- Date: July 8–9, 2022
- Location: Port-au-Prince, Haiti
- Result: Inconclusive

Parties
| G9 Gang | G-pep gang |

Casualties
- Deaths: 89 (47 gang members and 42 civilians)
- Injuries: 74+

= 2022 Port-au-Prince gang battles =

Gang battle in Haiti (2022)

In July 2022, an outbreak of gang violence occurred in the Haitian capital of Port-au-Prince, leaving 89 people dead and over 74 injured.

==Background==
Since the late 2010's Haiti has suffered a growing epidemic of gang violence and gang-related activity, especially in the capital of Port-au-Prince. The gang violence grew especially after the assassination of Haitian president Jovenel Moise in July 2021. One of the most notable gang leaders in the conflict is Jimmy Chérizier, also known as "Barbecue", who leads the group G9. Barbecue has been known for multiple massacres in the Port-au-Prince area, along with G9 allying with the Haitian government.

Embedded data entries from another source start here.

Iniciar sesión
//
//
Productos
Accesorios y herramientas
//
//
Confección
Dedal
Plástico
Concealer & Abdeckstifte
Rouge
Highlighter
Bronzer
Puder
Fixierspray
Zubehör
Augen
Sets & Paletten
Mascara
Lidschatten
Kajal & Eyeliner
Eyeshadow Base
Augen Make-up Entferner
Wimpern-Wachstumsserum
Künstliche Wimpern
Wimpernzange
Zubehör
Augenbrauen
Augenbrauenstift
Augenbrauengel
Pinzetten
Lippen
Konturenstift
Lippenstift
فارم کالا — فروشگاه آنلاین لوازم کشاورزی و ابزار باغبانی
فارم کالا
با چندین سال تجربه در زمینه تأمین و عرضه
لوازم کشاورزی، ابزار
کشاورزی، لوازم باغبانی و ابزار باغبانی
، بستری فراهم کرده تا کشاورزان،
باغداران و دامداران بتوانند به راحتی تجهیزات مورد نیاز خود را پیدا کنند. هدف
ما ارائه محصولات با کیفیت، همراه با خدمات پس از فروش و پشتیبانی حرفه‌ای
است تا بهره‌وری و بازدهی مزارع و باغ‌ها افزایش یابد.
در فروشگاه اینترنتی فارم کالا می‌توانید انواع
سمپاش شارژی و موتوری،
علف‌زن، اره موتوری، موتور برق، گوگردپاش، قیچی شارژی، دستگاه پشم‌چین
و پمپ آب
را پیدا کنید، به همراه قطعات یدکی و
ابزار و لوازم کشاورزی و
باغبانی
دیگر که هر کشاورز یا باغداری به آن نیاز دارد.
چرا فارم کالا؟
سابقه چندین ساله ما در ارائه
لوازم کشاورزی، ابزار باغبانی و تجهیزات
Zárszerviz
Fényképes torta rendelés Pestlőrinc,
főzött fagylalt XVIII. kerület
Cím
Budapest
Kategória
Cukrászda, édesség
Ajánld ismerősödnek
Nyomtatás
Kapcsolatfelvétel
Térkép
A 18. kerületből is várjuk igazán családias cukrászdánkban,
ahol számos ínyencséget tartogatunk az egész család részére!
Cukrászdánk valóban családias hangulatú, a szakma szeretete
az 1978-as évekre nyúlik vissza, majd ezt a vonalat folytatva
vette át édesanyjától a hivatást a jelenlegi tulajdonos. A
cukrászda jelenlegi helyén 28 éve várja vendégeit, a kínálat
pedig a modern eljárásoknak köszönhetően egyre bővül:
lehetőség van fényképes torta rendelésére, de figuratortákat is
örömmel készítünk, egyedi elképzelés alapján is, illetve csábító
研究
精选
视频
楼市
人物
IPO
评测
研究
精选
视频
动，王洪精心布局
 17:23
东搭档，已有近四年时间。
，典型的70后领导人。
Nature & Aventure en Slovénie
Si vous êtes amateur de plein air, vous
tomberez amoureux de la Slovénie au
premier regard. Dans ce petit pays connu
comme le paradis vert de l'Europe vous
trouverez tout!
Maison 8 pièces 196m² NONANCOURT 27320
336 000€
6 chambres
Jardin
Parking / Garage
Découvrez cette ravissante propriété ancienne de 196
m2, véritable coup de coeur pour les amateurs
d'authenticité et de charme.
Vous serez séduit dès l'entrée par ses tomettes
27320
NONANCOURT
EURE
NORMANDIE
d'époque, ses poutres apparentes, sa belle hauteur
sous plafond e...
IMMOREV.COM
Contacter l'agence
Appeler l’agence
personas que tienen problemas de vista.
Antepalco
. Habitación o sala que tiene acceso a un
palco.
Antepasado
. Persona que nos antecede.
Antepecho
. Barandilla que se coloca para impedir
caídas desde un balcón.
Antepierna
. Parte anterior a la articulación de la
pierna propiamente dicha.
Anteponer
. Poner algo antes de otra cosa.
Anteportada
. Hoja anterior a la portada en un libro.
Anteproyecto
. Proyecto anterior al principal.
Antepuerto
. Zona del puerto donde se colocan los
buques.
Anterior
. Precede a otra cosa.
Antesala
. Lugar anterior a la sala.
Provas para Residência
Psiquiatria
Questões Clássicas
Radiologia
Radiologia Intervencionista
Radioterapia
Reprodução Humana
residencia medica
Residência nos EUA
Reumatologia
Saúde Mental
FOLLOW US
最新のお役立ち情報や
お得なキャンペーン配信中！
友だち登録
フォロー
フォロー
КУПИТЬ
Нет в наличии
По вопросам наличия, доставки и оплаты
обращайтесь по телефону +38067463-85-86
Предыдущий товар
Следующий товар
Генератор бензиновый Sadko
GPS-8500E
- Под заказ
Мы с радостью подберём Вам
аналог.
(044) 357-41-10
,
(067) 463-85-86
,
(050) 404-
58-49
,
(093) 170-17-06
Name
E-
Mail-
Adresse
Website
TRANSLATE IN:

The 2022 battles began after tensions erupted between G9 and a new rival gang, G-pep, as an example is the outbreak of violence which occurred in the month of May, which left 150 dead and hundreds wounded.
This uptick in gang violence also comes at a time when Haiti faces severe food and healthcare shortages.

==Battle==
Just a day after the one-year anniversary of Moise's assassination on July 7, shooting began around 3 a.m. in the Brooklyn neighborhood of the Cité Soleil slum between G9 and G-Pèp gang members. All the roads in the neighborhood were blocked. Some Haitian police officers were present at the scene, but many were not working as they had not been paid for one month, and others lacked fuel for their vehicles. Initially, deputy mayor Jean Hislain Frederic stated that 50 were killed in the violence and over 50 injured, but that number has since increased, according to the National Human Rights Defense Network.

Doctors Without Borders has stated that the organization has been unable to access the slum due to the violence. The battle also caused the nearby Varreux field terminal to pause operations, leading to a more drastic shortage in fuel as two fuel tankers were unable to be unloaded.